- **Trecho do documento**
**********
As causas, os efeitos, e os intelectuais
Quando nos lembramos de como estava a situação da pobreza no Brasil há algumas décadas notamos que a distância entre ricos e pobres tem se tornado cada vez mais antagônica. Está cada vez mais difícil para a classe considerada pobre elevar seu nível de vida. Pior, os pobres estão se tornando miseráveis. Mas esse raciocínio não é nenhuma descoberta. Qualquer senso comum é capaz de perceber isso, de sentir isso. E então vem a pergunta: por que é que os intelectuais e os profissionais públicos e privados, ou seja, o pessoal técnico e científico encarregado dessa situação, não consegue solucionar ou ao menos construir um caminho viável para a solução?
Acontece que, ao invés de tentarmos sanar a causa, tentamos sanar o efeito. Principalmente quando tratamos da criança e do adolescente. É comum constituirmos órgãos específicos que tratem dos direitos e deveres da criança e do adolescente, mas a dificuldade se encontra no fato de que o enfoque na infância e adolescência fica muitas vezes travado na própria criança e adolescente. Os pais, ou quem quer que seja o responsável por determinada criança ou adolescente, ficam criticamente fora deste enfoque. É evidente que a interferência pública ou privada na vida desses pais é uma questão muito delicada, tanto porque não há recursos suficientes para se empreender tentativas de soluções quanto porque enfocar os pais, e, no fim, a família em si, ainda consiste no enfoque ao efeito e não às causas.
Não dispensando a importância determinante do fator psicológico, o fator determinante para a situação em que se encontra a maioria de meninos e meninas de qualquer cidade do país é o fator econômico. Pode parecer redundante, vago ou até mesmo vulgar colocar as condições econômicas em primeiro plano para qualquer tentativa de solução para as crianças e os adolescentes atendidos pela assistência social, porém, temos que ter claro tudo o que abrange uma condição econômica. A economia grosso modo consiste nas relações de produção, distribuição e consumo de bens e serviços entre pessoas. Se não são garantidos às nossas famílias os direitos básicos de nossa constituição, direitos que as inserem nas relações econômicas, qualquer tentativa de sanar as atuais condições de nossos atendidos será fadada ao completo fracasso.
**********
Digite novamente, sem nenhuma alteração, a parte do texto sobre a pobreza e os intelectuais que vai de "Não dispensando a" a "ao completo fracasso.". Não é preciso consultar os registros.
**********
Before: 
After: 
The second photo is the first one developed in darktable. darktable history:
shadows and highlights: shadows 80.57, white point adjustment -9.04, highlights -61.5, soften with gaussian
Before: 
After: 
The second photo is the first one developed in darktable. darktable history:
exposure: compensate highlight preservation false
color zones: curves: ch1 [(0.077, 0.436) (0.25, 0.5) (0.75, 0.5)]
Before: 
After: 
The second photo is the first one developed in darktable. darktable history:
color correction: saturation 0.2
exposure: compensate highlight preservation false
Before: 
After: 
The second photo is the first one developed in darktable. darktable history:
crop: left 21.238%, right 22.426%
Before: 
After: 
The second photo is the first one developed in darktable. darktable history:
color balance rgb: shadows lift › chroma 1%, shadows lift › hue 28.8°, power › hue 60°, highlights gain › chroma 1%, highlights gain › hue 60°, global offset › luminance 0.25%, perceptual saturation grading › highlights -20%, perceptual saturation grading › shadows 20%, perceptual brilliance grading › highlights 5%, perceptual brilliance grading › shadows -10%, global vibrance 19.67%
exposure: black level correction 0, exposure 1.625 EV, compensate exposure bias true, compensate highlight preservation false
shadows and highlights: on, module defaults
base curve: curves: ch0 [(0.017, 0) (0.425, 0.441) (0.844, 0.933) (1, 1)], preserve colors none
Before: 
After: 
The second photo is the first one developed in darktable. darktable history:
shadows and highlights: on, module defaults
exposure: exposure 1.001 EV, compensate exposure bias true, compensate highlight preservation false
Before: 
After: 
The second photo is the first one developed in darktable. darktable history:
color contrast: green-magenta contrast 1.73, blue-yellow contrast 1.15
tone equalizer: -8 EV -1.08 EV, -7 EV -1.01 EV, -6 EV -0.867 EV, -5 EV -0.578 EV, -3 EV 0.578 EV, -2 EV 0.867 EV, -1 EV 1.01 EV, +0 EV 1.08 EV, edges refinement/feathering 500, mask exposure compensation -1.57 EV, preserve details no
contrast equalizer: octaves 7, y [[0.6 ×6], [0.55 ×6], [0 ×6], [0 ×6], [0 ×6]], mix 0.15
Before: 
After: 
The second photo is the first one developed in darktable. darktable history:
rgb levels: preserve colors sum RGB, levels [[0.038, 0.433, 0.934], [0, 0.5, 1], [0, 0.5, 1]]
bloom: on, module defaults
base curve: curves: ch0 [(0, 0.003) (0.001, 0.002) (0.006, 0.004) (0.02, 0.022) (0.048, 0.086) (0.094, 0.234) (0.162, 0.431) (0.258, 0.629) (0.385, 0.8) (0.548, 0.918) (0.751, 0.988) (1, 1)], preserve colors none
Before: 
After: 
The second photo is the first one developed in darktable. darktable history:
**********
- **Resultado da tarefa**
Não dispensando a importância determinante do fator psicológico, o fator determinante para a situação em que se encontra a maioria de meninos e meninas de qualquer cidade do país é o fator econômico. Pode parecer redundante, vago ou até mesmo vulgar colocar as condições econômicas em primeiro plano para qualquer tentativa de solução para as crianças e os adolescentes atendidos pela assistência social, porém, temos que ter claro tudo o que abrange uma condição econômica. A economia grosso modo consiste nas relações de produção, distribuição e consumo de bens e serviços entre pessoas. Se não são garantidos às nossas famílias os direitos básicos de nossa constituição, direitos que as inserem nas relações econômicas, qualquer tentativa de sanar as atuais condições de nossos atendidos será fadada ao completo fracasso.